Processors in computers and mobile phones, for example, contain billions of tiny switches known as transistors. Can't get any smaller? It is possible, and more than a thousand times faster, says Oldenburg physicist Martin Silies. He won a competition organised by the Federal Ministry of Education and Research with his idea for an optical transistor and now heads his own junior research group.
His experiments are invisible to the naked eye and even to some conventional microscopes: Dr Martin Silies is planning a transistor on the smallest conceivable scale, in which a single molecule determines whether a single light particle overcomes the distance between two miniature gold antennae and thus closes the switch or whether it opens again. And all of this happens unimaginably quickly, within trillionths of a second - smaller, finer, faster is the goal.
To further his research, the postdoctoral researcher in Prof Dr Christoph Lienau's "Ultrafast Nano-Optics" (UNO) working group at the Institute of Physics will now have his own junior research group with two doctoral positions. The funding period in the "NanoMatFutur" programme of the Federal Ministry of Education and Research (BMBF) is four years and can be extended to six years if required. Silies will initially have around 1.3 million euros at its disposal for the next four years.
We encounter transistors in every electronic device in everyday life. These electronic switches are now so small that they can be accommodated billions of times on a single processor. However, they cannot be made any smaller - or faster thanks to smaller components. The speed of these transistors has so far been limited to a clock frequency of a few gigahertz - i.e. a few billion switching operations per second.

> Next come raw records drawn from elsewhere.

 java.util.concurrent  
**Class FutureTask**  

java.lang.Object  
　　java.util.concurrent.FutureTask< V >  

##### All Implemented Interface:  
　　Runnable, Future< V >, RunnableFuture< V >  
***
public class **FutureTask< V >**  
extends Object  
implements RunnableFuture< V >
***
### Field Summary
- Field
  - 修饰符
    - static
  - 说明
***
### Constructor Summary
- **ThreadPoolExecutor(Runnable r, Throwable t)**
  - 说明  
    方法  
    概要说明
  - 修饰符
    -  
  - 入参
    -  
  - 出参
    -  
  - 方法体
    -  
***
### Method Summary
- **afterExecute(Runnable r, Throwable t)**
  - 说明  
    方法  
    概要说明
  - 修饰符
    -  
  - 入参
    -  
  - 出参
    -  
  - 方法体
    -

Silies' research could increase the clock frequencies by a factor of more than a thousand and thus significantly speed up the work of mainframe computers, for example. His plan is to control individual particles of light, known as photons, in such a targeted way that they can be used to operate an optical transistor. The distance between the tips of two wafer-thin gold wires running towards each other is just a few millionths of a millimetre. Whether a photon overcomes these few nanometres - and thus closes the switch - is controlled by molecules that allow the photon to pass through or block it, depending on their own light saturation. The light saturation of the molecules can also be controlled with light at an unimaginable speed.

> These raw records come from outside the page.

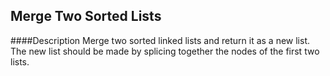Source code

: ## Merge Two Sorted Lists
####Description
Merge two sorted linked lists and return it as a new list. The new list should be made by splicing together the nodes of the first two lists.


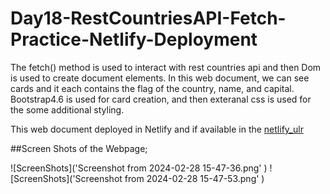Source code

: # Day18-RestCountriesAPI-Fetch-Practice-Netlify-Deployment
The fetch() method is used to interact with rest countries api and then Dom is used to create document elements. In this web document, we can see cards and it each contains the flag of the country, name, and capital. Bootstrap4.6 is used for card creation, and then exteranal css is used for the some additional styling. 

This web document deployed in Netlify and if available in the  [netlify_ulr](https://gleaming-toffee-a9f417.netlify.app/)



##Screen Shots of the Webpage;

![ScreenShots]('Screenshot from 2024-02-28 15-47-36.png' )
![ScreenShots]('Screenshot from 2024-02-28 15-47-53.png' )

Over the next four years, the 35-year-old Silies and his doctoral candidates plan to test the interaction of various dye and other molecules on this smallest possible spatial scale. Before that, the team will be working on the most filigree gold contacts imaginable, which will be produced using a new technique - helium ion lithography. In this process, a beam of helium ions first cuts the fine wires from a wafer-thin gold film and then carves the finest lines into them. These lines act as signposts for the photons, so to speak, and guide them in the desired direction.
Earlier gold antennas for such photonic switches were produced by physicists using gallium-ion lithography. As helium ions are significantly smaller, they can now be used to produce much more delicate structures. Silies: "In relation, the gallium ions act like a cannon - the helium ions cut more slowly, but are comparable to a scalpel." For his research, he is working with Carl Zeiss Microscopy GmbH, the only manufacturer of helium ion microscopes in the world to date.

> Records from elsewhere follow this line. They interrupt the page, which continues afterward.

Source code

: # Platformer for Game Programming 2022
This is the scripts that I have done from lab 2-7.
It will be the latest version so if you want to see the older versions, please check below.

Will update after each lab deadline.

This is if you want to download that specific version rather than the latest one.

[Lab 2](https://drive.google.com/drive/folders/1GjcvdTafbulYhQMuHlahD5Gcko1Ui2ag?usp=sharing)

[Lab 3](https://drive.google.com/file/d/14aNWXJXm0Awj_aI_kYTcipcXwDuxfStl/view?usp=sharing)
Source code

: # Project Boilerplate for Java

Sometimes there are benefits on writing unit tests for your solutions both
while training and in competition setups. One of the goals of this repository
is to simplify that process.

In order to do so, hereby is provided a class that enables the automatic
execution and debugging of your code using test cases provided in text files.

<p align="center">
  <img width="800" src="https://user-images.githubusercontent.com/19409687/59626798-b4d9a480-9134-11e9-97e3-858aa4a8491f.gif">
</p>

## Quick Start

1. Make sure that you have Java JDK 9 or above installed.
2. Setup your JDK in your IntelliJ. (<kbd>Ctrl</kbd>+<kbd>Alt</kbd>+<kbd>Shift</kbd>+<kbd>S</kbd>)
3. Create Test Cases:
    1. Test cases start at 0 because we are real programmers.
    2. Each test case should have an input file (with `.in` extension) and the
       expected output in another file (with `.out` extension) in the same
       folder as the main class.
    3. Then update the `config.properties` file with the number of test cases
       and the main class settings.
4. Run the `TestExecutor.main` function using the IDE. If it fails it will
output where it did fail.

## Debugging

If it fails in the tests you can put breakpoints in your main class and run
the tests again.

Such co-operations are welcome in the BMBF programme, which aims to develop new interdisciplinary approaches in nano and materials technologies that also hold potential for industrial implementation. The "NanoMatFutur" competition funds a maximum of seven junior research groups nationwide each year, particularly in the research fields of climate/energy, mobility, health or information and communication.
The new Oldenburg junior research group leader Silies studied physics at Steinfurt University of Applied Sciences. He completed his doctorate at the University of Münster in 2009 on so-called time-resolved X-ray diffraction - which also involved ultrafast interaction processes between light and other matter. Silies has been a member of the UNO research group in Oldenburg since 2009, where he is one of five postdoctoral researchers.